Practical Advice for Different Audiences
For governments and regulators: require transparent, third-party LCAs before granting permits; mandate continuous emissions monitoring and public reports; set rules that favour reuse and mechanical recycling first; and ensure that chemical recycling plants have plans for residuals and worker safety. Evidence from community opposition to new plants shows that permitting without public engagement can fail socially even when technology passes initial screening.
For companies and investors: push for verified claims. Industry LCAs are useful, but investors and buyers should ask for independent, peer-reviewed assessments and for proof that recovered oils will substitute virgin fossil feedstocks, not simply be burned, and that performance is robust under real feedstock variability. Reports from Lux Research and other analysts warn that announced capacity often outstrips operational reality, so cautious underwriting and staged scaling are prudent.
For communities and civil society: demand transparent information about emissions, storage of feedstock, and emergency plans. The stories from Houston and California show the consequences when plastic piles and permitting gaps meet neighbourhoods. Engage regulatory bodies early and insist on independent monitoring data.

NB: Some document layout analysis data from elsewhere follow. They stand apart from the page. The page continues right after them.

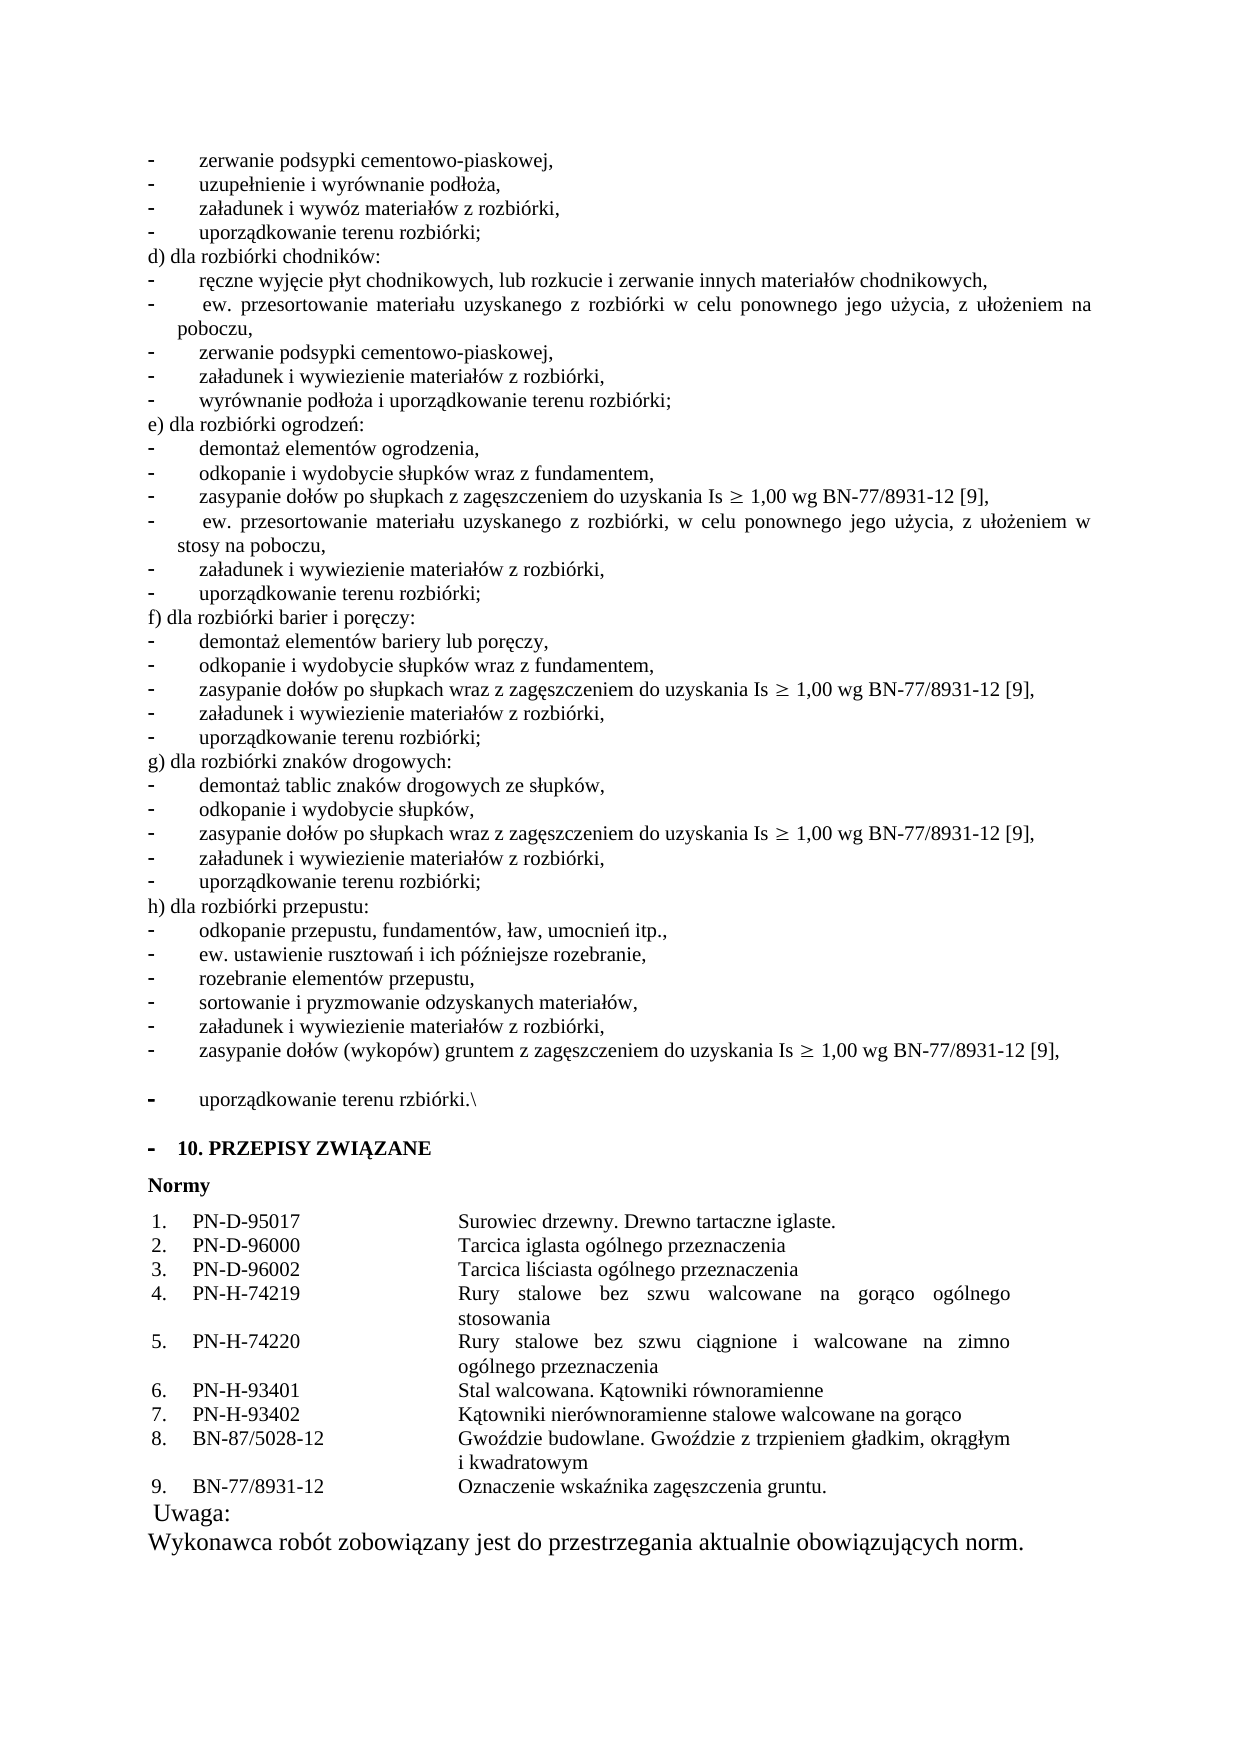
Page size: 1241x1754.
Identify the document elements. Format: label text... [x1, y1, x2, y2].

list odkopanie i wydobycie słupków wraz z fundamentem, [148, 653, 1093, 677]
text Uwaga: [148, 1498, 1093, 1527]
list ew. przesortowanie materiału uzyskanego z rozbiórki w celu ponownego jego użycia, z ułożeniem na poboczu, [148, 292, 1093, 340]
table_cell PN-H-93402 [185, 1402, 451, 1426]
list załadunek i wywiezienie materiałów z rozbiórki, [148, 1014, 1093, 1038]
list załadunek i wywóz materiałów z rozbiórki, [148, 196, 1093, 220]
text g) dla rozbiórki znaków drogowych: [148, 749, 1093, 773]
list zasypanie dołów po słupkach wraz z zagęszczeniem do uzyskania Is 1,00 wg BN-77/8931-12 [9], [148, 821, 1093, 845]
list zasypanie dołów (wykopów) gruntem z zagęszczeniem do uzyskania Is 1,00 wg BN-77/8931-12 [9], [148, 1038, 1093, 1062]
list odkopanie i wydobycie słupków wraz z fundamentem, [148, 460, 1093, 484]
table_cell PN-H-93401 [185, 1378, 451, 1402]
list odkopanie przepustu, fundamentów, ław, umocnień itp., [148, 918, 1093, 942]
table_cell 4. [133, 1281, 185, 1329]
list wyrównanie podłoża i uporządkowanie terenu rozbiórki; [148, 388, 1093, 412]
list uporządkowanie terenu rozbiórki; [148, 869, 1093, 893]
table_cell 6. [133, 1378, 185, 1402]
list sortowanie i pryzmowanie odzyskanych materiałów, [148, 990, 1093, 1014]
table_cell PN-D-96002 [185, 1257, 451, 1281]
table_cell BN-77/8931-12 [185, 1474, 451, 1498]
table_cell PN-H-74220 [185, 1330, 451, 1378]
table_cell Kątowniki nierównoramienne stalowe walcowane na gorąco [451, 1402, 1018, 1426]
table_cell Stal walcowana. Kątowniki równoramienne [451, 1378, 1018, 1402]
list odkopanie i wydobycie słupków, [148, 797, 1093, 821]
list zasypanie dołów po słupkach wraz z zagęszczeniem do uzyskania Is 1,00 wg BN-77/8931-12 [9], [148, 677, 1093, 701]
list zerwanie podsypki cementowo-piaskowej, [148, 340, 1093, 364]
list uporządkowanie terenu rzbiórki.\ [148, 1087, 1093, 1111]
table_header Surowiec drzewny. Drewno tartaczne iglaste. [451, 1209, 1018, 1233]
table_cell Tarcica liściasta ogólnego przeznaczenia [451, 1257, 1018, 1281]
list uporządkowanie terenu rozbiórki; [148, 725, 1093, 749]
table_header PN-D-95017 [185, 1209, 451, 1233]
list załadunek i wywiezienie materiałów z rozbiórki, [148, 557, 1093, 581]
list załadunek i wywiezienie materiałów z rozbiórki, [148, 845, 1093, 869]
list załadunek i wywiezienie materiałów z rozbiórki, [148, 364, 1093, 388]
list ew. ustawienie rusztowań i ich późniejsze rozebranie, [148, 942, 1093, 966]
text h) dla rozbiórki przepustu: [148, 893, 1093, 918]
text Wykonawca robót zobowiązany jest do przestrzegania aktualnie obowiązujących norm. [148, 1527, 1093, 1579]
list ew. przesortowanie materiału uzyskanego z rozbiórki, w celu ponownego jego użycia, z ułożeniem w stosy na poboczu, [148, 508, 1093, 557]
list załadunek i wywiezienie materiałów z rozbiórki, [148, 701, 1093, 725]
text f) dla rozbiórki barier i poręczy: [148, 605, 1093, 629]
table_cell PN-D-96000 [185, 1233, 451, 1257]
list zerwanie podsypki cementowo-piaskowej, [148, 148, 1093, 172]
list demontaż elementów ogrodzenia, [148, 436, 1093, 460]
table_cell Rury stalowe bez szwu ciągnione i walcowane na zimno ogólnego przeznaczenia [451, 1330, 1018, 1378]
list uporządkowanie terenu rozbiórki; [148, 220, 1093, 244]
table_cell 7. [133, 1402, 185, 1426]
list demontaż tablic znaków drogowych ze słupków, [148, 773, 1093, 797]
table_cell Gwoździe budowlane. Gwoździe z trzpieniem gładkim, okrągłym i kwadratowym [451, 1426, 1018, 1474]
text e) dla rozbiórki ogrodzeń: [148, 412, 1093, 436]
list zasypanie dołów po słupkach z zagęszczeniem do uzyskania Is 1,00 wg BN-77/8931-12 [9], [148, 484, 1093, 508]
table_cell 2. [133, 1233, 185, 1257]
text Normy [148, 1173, 1093, 1197]
table_cell 8. [133, 1426, 185, 1474]
table_cell 9. [133, 1474, 185, 1498]
list 10. PRZEPISY ZWIĄZANE [148, 1136, 1093, 1160]
table_cell 5. [133, 1330, 185, 1378]
table_cell Tarcica iglasta ogólnego przeznaczenia [451, 1233, 1018, 1257]
table_header 1. [133, 1209, 185, 1233]
table_cell 3. [133, 1257, 185, 1281]
table_cell PN-H-74219 [185, 1281, 451, 1329]
list demontaż elementów bariery lub poręczy, [148, 629, 1093, 653]
list uzupełnienie i wyrównanie podłoża, [148, 172, 1093, 196]
list rozebranie elementów przepustu, [148, 966, 1093, 990]
list uporządkowanie terenu rozbiórki; [148, 581, 1093, 605]
table_cell Rury stalowe bez szwu walcowane na gorąco ogólnego stosowania [451, 1281, 1018, 1329]
text d) dla rozbiórki chodników: [148, 244, 1093, 268]
table_cell BN-87/5028-12 [185, 1426, 451, 1474]
table_cell Oznaczenie wskaźnika zagęszczenia gruntu. [451, 1474, 1018, 1498]
list ręczne wyjęcie płyt chodnikowych, lub rozkucie i zerwanie innych materiałów chodnikowych, [148, 268, 1093, 292]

For everyday consumers: the most effective actions remain reducing single-use plastic, choosing products with clear reuse or mechanical-recycling pathways, and supporting policies that expand collection and sorting infrastructure. Small recycling wins matter, but systemic reduction of plastic production is the most climate- and health-positive route. UNEP’s road map for cutting plastic pollution highlights production limits and reuse systems as primary levers.
Conclusion
So — is converting plastic into fuel real recycling or greenwashing? Short answer: it can be both. The technology is real and can have environmental benefits in carefully defined circumstances, especially for plastics that mechanical recycling cannot handle. But without strict oversight, transparent data, independent verification and a hierarchy that prioritizes reduction and mechanical recycling, chemical recycling risks becoming a convenient label that lets companies continue “business as usual.” The long view that scientists and international agencies recommend is clear: invest first in cutting production and improving collection and mechanical recycling; allow chemical routes where they demonstrably reduce harm and replace virgin feedstocks; and require public, independent evidence for every plant and corporate claim. That approach keeps the promise of circularity honest and protects communities and the climate.